# Description of the task:
Retype only the lines that run from the top of the material below to the line bearing "Wings For Life", inclusive, and keep the pictures out.
· · · · ·
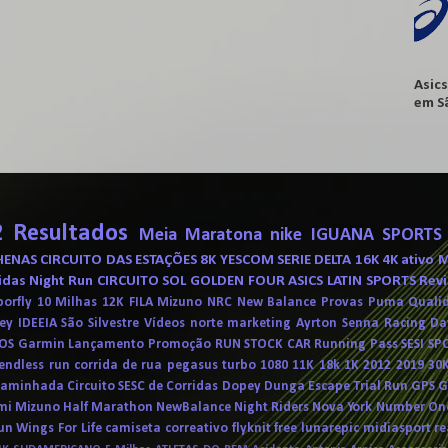
Asic
em Sã
2
Resultados
Meia Maratona
nike
IGUANA SPORTS
HENAS
CIRCUITO DAS ESTAÇÕES
8K
YESCOM
SERIE DELTA
16K
4K
ativo
M
idas
Night Run
CIRCUITO SOL
GOLDEN FOUR ASICS
LATIN SPORTS
Revi
porfly
10 Milhas
12K
FILA
Mizuno
NRC
New Balance
Provas
Puma
Quali
ey
IDEEIA
São Silvestre
Vídeos
norte marketing
Ayrton Senna Racing Da
OS
Garmin
Lançamento
Promoção
RUN STOCK CAR
Running Pass
SESI
SP
endless run
corrida de rua
pegasus turbo
1080
11K
18k
1K
2012
2019
30
Caminhada
Circuito SESC de Corridas
Dopey
Dunga
Escape Trial Run
GPS
G
mi
Mizuno Half Marathon
NewBalance
Night Riders
Nova York
Number On
un
Wings For Life
camiseta
correativo
flyknit
free
lunarepic
midiasport
re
· · · · ·
# Response to this task:
Asic
em Sã
2
Resultados
Meia Maratona
nike
IGUANA SPORTS
HENAS
CIRCUITO DAS ESTAÇÕES
8K
YESCOM
SERIE DELTA
16K
4K
ativo
M
idas
Night Run
CIRCUITO SOL
GOLDEN FOUR ASICS
LATIN SPORTS
Revi
porfly
10 Milhas
12K
FILA
Mizuno
NRC
New Balance
Provas
Puma
Quali
ey
IDEEIA
São Silvestre
Vídeos
norte marketing
Ayrton Senna Racing Da
OS
Garmin
Lançamento
Promoção
RUN STOCK CAR
Running Pass
SESI
SP
endless run
corrida de rua
pegasus turbo
1080
11K
18k
1K
2012
2019
30
Caminhada
Circuito SESC de Corridas
Dopey
Dunga
Escape Trial Run
GPS
G
mi
Mizuno Half Marathon
NewBalance
Night Riders
Nova York
Number On
un
Wings For Life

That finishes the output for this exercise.